I feel if I would have stayed with my parents I wouldn’t haven’t graduated high school. I definitely wouldn’t have gotten a job, started college, or have a car. Because I would have been doing bad. So, foster care helped me get my s*** together.

But, mentally, it didn’t. It took a toll on my mental health. I worry about things I shouldn’t have to because of my experience with the foster system. It gave me anxiety and PTSD.

RP: How did the foster care system shape who you are today?

It made me more independent as a person and a lot more protective as a person if that makes sense. Which is a good to me because I’m not gullible. It’s made me a lot stronger and showed that even the toughest situations in life can turn out pretty good in the end if you look at them the right away.

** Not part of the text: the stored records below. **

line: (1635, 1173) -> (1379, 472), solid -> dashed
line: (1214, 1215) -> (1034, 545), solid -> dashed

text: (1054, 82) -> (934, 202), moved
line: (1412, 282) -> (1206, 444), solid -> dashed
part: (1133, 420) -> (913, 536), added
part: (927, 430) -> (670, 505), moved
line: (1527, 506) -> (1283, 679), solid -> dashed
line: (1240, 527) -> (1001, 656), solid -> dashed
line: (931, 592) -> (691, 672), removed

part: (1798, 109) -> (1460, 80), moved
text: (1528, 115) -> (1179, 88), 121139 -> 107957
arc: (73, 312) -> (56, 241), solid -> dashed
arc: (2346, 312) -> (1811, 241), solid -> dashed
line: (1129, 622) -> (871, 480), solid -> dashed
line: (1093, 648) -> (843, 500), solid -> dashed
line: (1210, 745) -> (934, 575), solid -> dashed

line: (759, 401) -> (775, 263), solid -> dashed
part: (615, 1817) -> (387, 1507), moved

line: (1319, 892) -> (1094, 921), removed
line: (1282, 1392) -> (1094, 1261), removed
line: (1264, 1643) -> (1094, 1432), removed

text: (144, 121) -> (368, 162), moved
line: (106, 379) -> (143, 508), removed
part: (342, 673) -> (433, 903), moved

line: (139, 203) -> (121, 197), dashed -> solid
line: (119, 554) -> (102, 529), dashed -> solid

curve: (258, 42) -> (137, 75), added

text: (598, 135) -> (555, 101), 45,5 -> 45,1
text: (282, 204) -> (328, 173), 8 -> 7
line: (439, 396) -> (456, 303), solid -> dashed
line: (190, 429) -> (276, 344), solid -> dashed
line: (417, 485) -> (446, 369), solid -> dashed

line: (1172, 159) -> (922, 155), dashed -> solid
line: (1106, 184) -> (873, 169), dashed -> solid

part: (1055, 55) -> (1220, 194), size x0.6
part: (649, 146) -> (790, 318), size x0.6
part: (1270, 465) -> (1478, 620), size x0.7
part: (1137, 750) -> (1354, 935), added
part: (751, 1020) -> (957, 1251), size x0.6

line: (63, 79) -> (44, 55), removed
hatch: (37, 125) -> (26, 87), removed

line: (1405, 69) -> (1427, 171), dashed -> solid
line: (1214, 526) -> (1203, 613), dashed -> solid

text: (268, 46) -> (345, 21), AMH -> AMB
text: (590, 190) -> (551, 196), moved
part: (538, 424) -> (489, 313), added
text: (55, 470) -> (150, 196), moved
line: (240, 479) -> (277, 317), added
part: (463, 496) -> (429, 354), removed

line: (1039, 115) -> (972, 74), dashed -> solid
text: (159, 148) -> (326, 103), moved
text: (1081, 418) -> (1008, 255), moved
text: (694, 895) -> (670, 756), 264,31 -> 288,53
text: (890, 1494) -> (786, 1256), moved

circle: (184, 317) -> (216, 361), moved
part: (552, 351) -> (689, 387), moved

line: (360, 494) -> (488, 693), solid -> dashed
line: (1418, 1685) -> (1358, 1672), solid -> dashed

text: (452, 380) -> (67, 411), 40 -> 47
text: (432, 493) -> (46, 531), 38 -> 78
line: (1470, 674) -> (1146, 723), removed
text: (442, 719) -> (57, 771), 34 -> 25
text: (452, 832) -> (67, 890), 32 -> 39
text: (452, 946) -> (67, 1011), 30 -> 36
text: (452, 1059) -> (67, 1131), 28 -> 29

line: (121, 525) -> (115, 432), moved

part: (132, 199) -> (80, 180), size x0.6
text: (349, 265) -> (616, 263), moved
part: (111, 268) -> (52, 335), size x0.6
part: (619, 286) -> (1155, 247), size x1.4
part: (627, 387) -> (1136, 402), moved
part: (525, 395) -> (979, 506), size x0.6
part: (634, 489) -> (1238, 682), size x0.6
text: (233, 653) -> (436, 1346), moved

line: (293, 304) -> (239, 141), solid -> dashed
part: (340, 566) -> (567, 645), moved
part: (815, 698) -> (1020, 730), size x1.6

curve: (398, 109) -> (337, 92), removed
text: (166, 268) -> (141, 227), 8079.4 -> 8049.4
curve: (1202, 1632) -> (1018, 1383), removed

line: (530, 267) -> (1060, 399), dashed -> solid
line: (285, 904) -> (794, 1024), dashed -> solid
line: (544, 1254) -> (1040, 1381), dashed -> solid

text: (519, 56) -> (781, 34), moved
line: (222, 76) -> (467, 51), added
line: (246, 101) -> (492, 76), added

RP: What surprised you the most about your experience in the foster care system?

One thing that surprised me was meeting so many social workers. I learned a lot about the foster care system, in general, and about programs that existed that I didn’t know about. It was all new to me.

RP: Do you think that foster youth have needs that aren’t being met by the system?

In the foster system here, they change your social worker every three months. Foster youth need more permanent people in their lives.

They need more peers that stick around throughout the whole process, until they age out, instead of having to tell their story to a new person every three months.

If you’re lucky, you’ll get the same social worker for six months, but that’s rare.

RP: What advice would you give other foster youth?

Don’t be afraid to advantage of all the programs and scholarships, while you can. Learn about what you deserve out of this situation, because there are resources and opportunities available.

For what we have been through, it’s the least that the foster system can do for us.